Australia's Prime Minister, Tony Abbott, who once famously said that climate change is "crap," has been accused of removing climate policies that protected the environment to allow the rich to become richer.
In a potentially disastrous "double-whammy," Greenpeace previously told HuffPost UK that Australia's reef not only faces being irreversibly marred, but, additionally, as a result of the mining, the country's coal production threatens to spark carbon emissions on an unprecedented level.
Environmental experts today branded the approval "a disgrace."
The permit to dump spoil on the Reef will increase the likelihood that UNESCO lists it as "in danger" later in 2014, Greenpeace said.

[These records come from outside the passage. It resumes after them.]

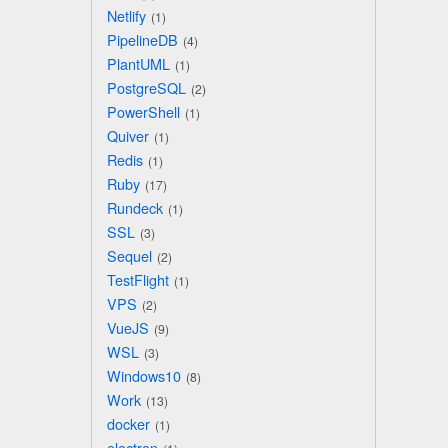
Netlify
1
PipelineDB
4
PlantUML
1
PostgreSQL
2
PowerShell
1
Quiver
1
Redis
1
Ruby
17
Rundeck
1
SSL
3
Sequel
2
TestFlight
1
VPS
2
VueJS
9
WSL
3
Windows10
8
Work
13
docker
1
electron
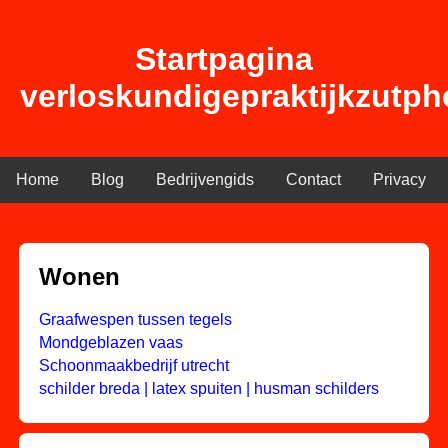
Startpagina
verloskundigepraktijkzutph
Home
Blog
Bedrijvengids
Contact
Privacy
Wonen
Graafwespen tussen tegels
Mondgeblazen vaas
Schoonmaakbedrijf utrecht
schilder breda | latex spuiten | husman schilders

“The government’s priority should be to protect a reef which took millions of years to form, not take active steps to damage it," Greenpeace Reef Campaigner Louise Matthiesson said.
The expansion of destructive coal facilities in the World Heritage Area are being driven by the potential development of nine mega-mines in Queensland’s vast Galilee Basin.
The Basin represents the world’s second largest reserve of unexploited fossil fuel and the approval will likely result in thousands more coal ships passing through the Great Barrier Reef every year - a move branded "environmental madness."
But the disposal operation would be "subject to strict environmental conditions", GBRMPA claimed in a statement.
Abbott's government has come under fire for a raft of environmental decisions lately, including an election pledge to rescind expansion of Tasmania's World Heritage-listed forest reserve which has united environmental campaigners and the forestry industry, who see the plan as unworkable and damaging in the long term.
WWF Australia spokesman Richard Leck said the latest development marked a "sad day for the reef and anyone who cares about its future."
“We are devastated. I think any Australian or anyone around the world who cares about the future of the reef is also devastated by this decision.
“Exactly the wrong thing that you want to do when an ecosystem is suffering ... is introduce another major threat to it and that’s what the marine park authority has allowed to happen today.”